It’s “unconventional” not because it’s ideological, as many insist on repeating, with the purpose of triggering intra-ecclesial conflicts and amidst the public opinion at large, but because it forces everyone, including decision-makers and political leaders, to face their own responsibilities while ensuring concrete pastoral solicitude and for the service of charity. But it makes a clear distinction in terms of roles and related responsibilities

(Foto Siciliani-Gennari/SIR)

Pope Francis’ address to the diplomatic corps for the traditional exchange of New Year greetings is hopeful. Of the many situations of conflict and tension across the globe, Europe included, it tends to enhance – while keeping nothing back of all the suffering – the aspects that give us reasons to hope.

The attitude, the tone, have great import in a world without a focal point, where the awkward trio – one-plus-two, as commonly defined by observers, namely United States plus China and Russia – are unable to reach an equilibrium and proceed with tears and rifts instead.

A hopeful tone is conveyed especially with regard to an issue that the Holy See has at heart, namely, the question of religious freedom in China.

The framework is a realistic interpretation, notably a personalistic, humanistic reading of “multilateralism”, which Pope Francis quotes from Saint Paul VI’s address to the United Nations in 1965, clearly directed at the “defence of those most vulnerable”, denouncing “the search for a quick partisan consensus”, and “new forms of ideological colonization”, a “’spherical’ notion of globalization, that produces populisms and nationalisms as a reaction.”

It equally touches the question of migrants, whereby the address to the diplomatic corps represents an opportune occasion for reflection. And for clarity.

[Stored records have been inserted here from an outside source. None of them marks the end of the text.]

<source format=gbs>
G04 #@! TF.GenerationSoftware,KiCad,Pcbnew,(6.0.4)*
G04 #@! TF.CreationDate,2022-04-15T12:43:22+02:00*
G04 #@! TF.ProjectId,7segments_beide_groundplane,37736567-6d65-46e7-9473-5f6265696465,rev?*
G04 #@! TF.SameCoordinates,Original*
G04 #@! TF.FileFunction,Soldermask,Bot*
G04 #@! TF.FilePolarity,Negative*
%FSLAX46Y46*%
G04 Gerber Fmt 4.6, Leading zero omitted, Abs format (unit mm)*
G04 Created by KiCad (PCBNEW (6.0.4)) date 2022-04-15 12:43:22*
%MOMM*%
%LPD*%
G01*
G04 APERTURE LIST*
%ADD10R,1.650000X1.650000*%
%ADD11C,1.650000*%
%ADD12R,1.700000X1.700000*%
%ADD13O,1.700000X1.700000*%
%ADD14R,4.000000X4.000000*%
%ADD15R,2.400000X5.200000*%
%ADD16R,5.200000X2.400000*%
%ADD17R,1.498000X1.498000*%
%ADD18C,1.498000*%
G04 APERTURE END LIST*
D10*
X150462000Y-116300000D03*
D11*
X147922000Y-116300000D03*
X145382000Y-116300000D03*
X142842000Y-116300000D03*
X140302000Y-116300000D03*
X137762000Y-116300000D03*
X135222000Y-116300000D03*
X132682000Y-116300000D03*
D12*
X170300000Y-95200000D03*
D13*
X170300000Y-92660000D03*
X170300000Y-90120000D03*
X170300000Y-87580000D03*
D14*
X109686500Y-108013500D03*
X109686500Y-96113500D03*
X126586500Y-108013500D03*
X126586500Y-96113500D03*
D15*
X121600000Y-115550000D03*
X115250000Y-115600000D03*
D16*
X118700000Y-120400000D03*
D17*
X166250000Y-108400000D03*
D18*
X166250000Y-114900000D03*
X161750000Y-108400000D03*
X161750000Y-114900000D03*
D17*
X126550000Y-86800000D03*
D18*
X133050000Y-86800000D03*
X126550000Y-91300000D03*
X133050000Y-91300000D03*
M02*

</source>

In fact, we sadly see a widespread equivalence of ‘Pope Francis – reception of migrants’ in the communication system, which as a result is commonly found also in everyday language.  Moreover, the vulgate whereby the Pope has nothing else to say and says nothing else – even in peremptory, non-questioning terms – is gaining credibility. This in turn sparks off rival groups of supporters, coupled by media hype, with the practical, caricatured outcome of silencing the word of the Pope (and of the Church), reduced to the repetition of a refrain that emphasizes its marginalization. Consequently, nobody takes the trouble of adopting concrete public policies to address this issue, which in fact is confined to an act of propaganda.

In truth this is the fundamental point, and in his address to the diplomatic corps, which, to give a sense of proportion, rightly dedicates less than a twelfth of the whole speech to the migrant issue,  the Pope clearly states: “Recent events have shown the need for a common, concerted response by all countries, without exception and with respect for every legitimate aspiration, whether of states or of migrants and refugees themselves.”

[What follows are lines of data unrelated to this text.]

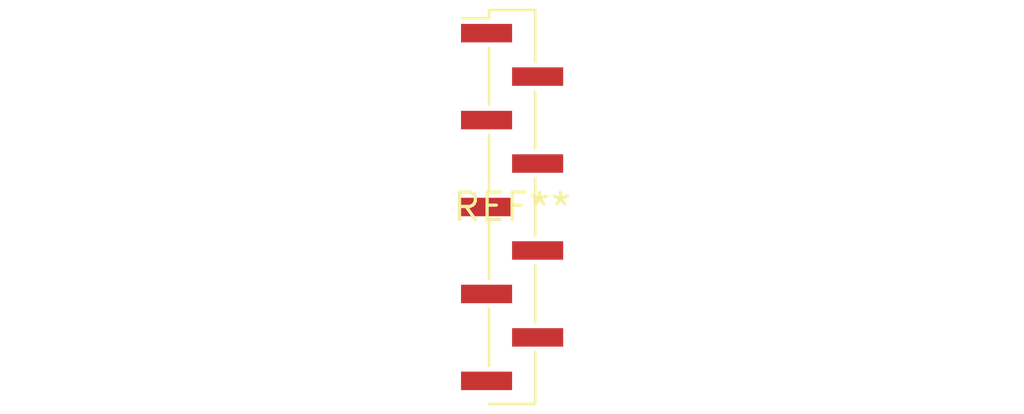
<source format=kicad_pcb>
(kicad_pcb (version 20240108) (generator pcbnew)

  (general
    (thickness 1.6)
  )

  (paper "A4")
  (layers
    (0 "F.Cu" signal)
    (31 "B.Cu" signal)
    (32 "B.Adhes" user "B.Adhesive")
    (33 "F.Adhes" user "F.Adhesive")
    (34 "B.Paste" user)
    (35 "F.Paste" user)
    (36 "B.SilkS" user "B.Silkscreen")
    (37 "F.SilkS" user "F.Silkscreen")
    (38 "B.Mask" user)
    (39 "F.Mask" user)
    (40 "Dwgs.User" user "User.Drawings")
    (41 "Cmts.User" user "User.Comments")
    (42 "Eco1.User" user "User.Eco1")
    (43 "Eco2.User" user "User.Eco2")
    (44 "Edge.Cuts" user)
    (45 "Margin" user)
    (46 "B.CrtYd" user "B.Courtyard")
    (47 "F.CrtYd" user "F.Courtyard")
    (48 "B.Fab" user)
    (49 "F.Fab" user)
    (50 "User.1" user)
    (51 "User.2" user)
    (52 "User.3" user)
    (53 "User.4" user)
    (54 "User.5" user)
    (55 "User.6" user)
    (56 "User.7" user)
    (57 "User.8" user)
    (58 "User.9" user)
  )

  (setup
    (pad_to_mask_clearance 0)
    (pcbplotparams
      (layerselection 0x00010fc_ffffffff)
      (plot_on_all_layers_selection 0x0000000_00000000)
      (disableapertmacros false)
      (usegerberextensions false)
      (usegerberattributes false)
      (usegerberadvancedattributes false)
      (creategerberjobfile false)
      (dashed_line_dash_ratio 12.000000)
      (dashed_line_gap_ratio 3.000000)
      (svgprecision 4)
      (plotframeref false)
      (viasonmask false)
      (mode 1)
      (useauxorigin false)
      (hpglpennumber 1)
      (hpglpenspeed 20)
      (hpglpendiameter 15.000000)
      (dxfpolygonmode false)
      (dxfimperialunits false)
      (dxfusepcbnewfont false)
      (psnegative false)
      (psa4output false)
      (plotreference false)
      (plotvalue false)
      (plotinvisibletext false)
      (sketchpadsonfab false)
      (subtractmaskfromsilk false)
      (outputformat 1)
      (mirror false)
      (drillshape 1)
      (scaleselection 1)
      (outputdirectory "")
    )
  )

  (net 0 "")

  (footprint "PinHeader_1x09_P2.00mm_Vertical_SMD_Pin1Left" (layer "F.Cu") (at 0 0))

)

</source>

Indeed, the Pope’s speech is unconventional. Not because it’s ideological, as many insist on repeating, with the purpose of triggering conflicts inside the Church and amidst the public opinion, but because it forces everyone, including decision-makers and political leaders, to face their own responsibilities while ensuring concrete pastoral solicitude and for the service of charity. But it makes a clear distinction in terms of roles and related responsibilities.